There are some aspects in which we can sell our workflows- as far as convenience and a better experience for authors and editors – but for the very large publishers, they can leverage economies of scale and achieve a really low page rate. Since schedules may already be generous, it’s not easy to persuade them to adopt a new technology which might slightly improve timings through automation. Even if the argument is that the new system can generate proofs in minutes and for free.

Patrick

And what’s going to change that?

Charles

It has to be direct control of content and metadata. Certainly, for a segment of the market (smaller publishers and University Presses) it’s cost and turnaround times, which with an XML-first platform are even better than an offshore vendor might give. For an organisation of that size, off shore vendors are perhaps more difficult to manage – which is why companies like Deanta, with a Dublin-based HQ, are popular. Offering, as they do, not only a buffer to the wide array of functions in Chennai, but also over-laying a sophisticated technology.

Patrick

And with India’s rising middle class, buying into their skill sets is not going to be available at a lower-cost for ever. Adopting production technology platforms, particularly those that give control back to the publisher, can not only make the process of production less expensive but, in the long-run, the technology itself can reduce the reliance publishers have on external partners.

Charles

Let’s not forget that many of production vendors have been tied to print for decades, offering print-buying services for their clients at margins which far outstrip those available for other services. With those print-based revenues eroding, the focus will surely switch back to building a more robust technology-based services offer.

Patrick

Just on the topic of declining print-based revenues, our recent survey supported that view, but I spoke to a lauded UK institute recently who told me that the authors they work with don’t really ever feel like they have been truly published if they don’t see their work in print. And if they can’t see a physical copy then at the very least, they would like to see a PDF.

Charles

Well, working in technology, our first goal has always been to get rid of Microsoft Word, and always have people working in structured data! That goal has failed to materialise. Then there’s the PDF, which you would certainly think is second on that list.
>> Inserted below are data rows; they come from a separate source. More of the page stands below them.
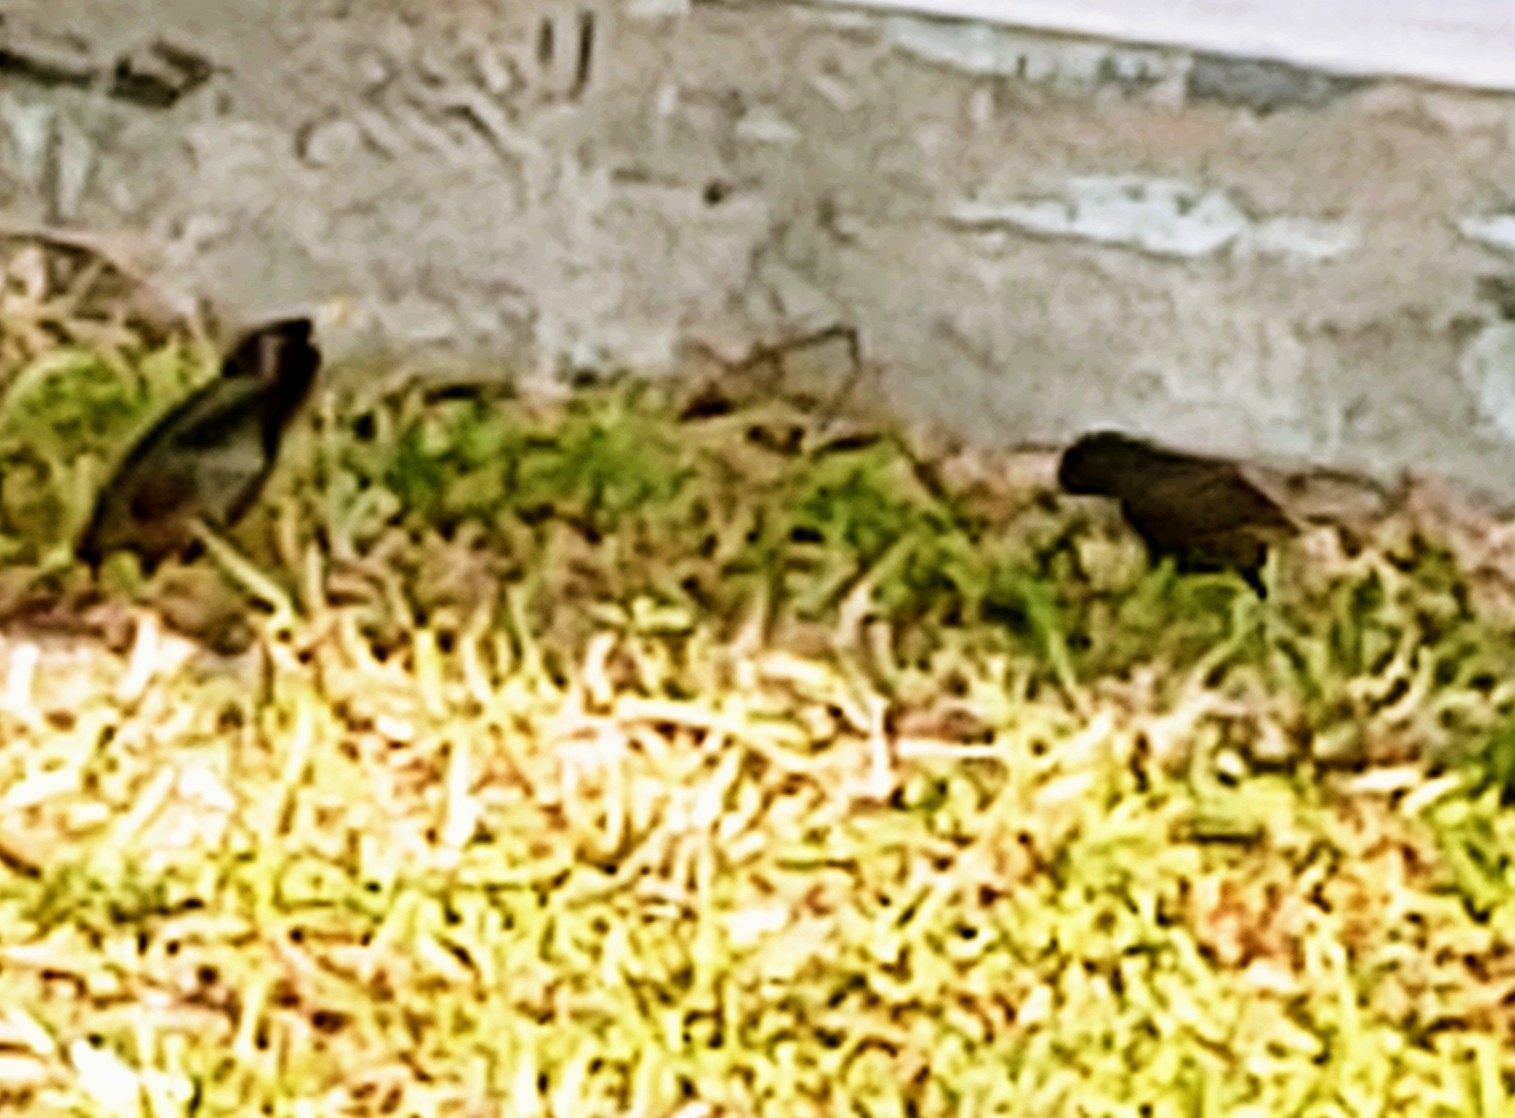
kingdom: Animalia
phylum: Chordata
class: Aves
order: Passeriformes
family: Sturnidae
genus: Sturnus
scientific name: Sturnus vulgaris
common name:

But I was also talking to a really well-regarded journals publisher the other day and I asked them how many copies of their journal they were thinking of printing, and he said about 50. Most it seems are for their authors, as when we showed their authors an online proofing system, they all asked “where’s the PDF?”

Patrick

Because it is a signifier of work.

Charles

Yes, because it is seen as a signifier of being published. But there are very modern eco-systems that are dependent on the PDF. ResearchGate, for example, is 100% PDF-based.

Patrick

During a recent conversation with Bill Kasdorf, he said that it’s going to take the next generation of digital natives that are coming along to change this culture. Because that generation consume content using mobile – and you simply can’t consume a PDF properly on a phone.

Charles

But look at all your research about how conversative this industry is. In my past experience, I have been involved in the sales function and when talking to publishers about what technology can do for them, I would see a range of reactions with some embracing it, but a significant percentage fearing for their roles. So, if we haven’t managed to kill off Word, then the idea of killing off the PDF doesn’t seem feasible.

Patrick

One might be tempted to say that these vendors are too big to fail, but look at the classic example of Kodak – a market leader who failed read the tea leaves properly, didn’t digitise and got left behind.

Charles

And they themselves had created the technology that later destroyed them!

Patrick

Indeed, but they saw digital as a by-product and had such faith in the revenues the status quo would deliver. It’s a compelling case study.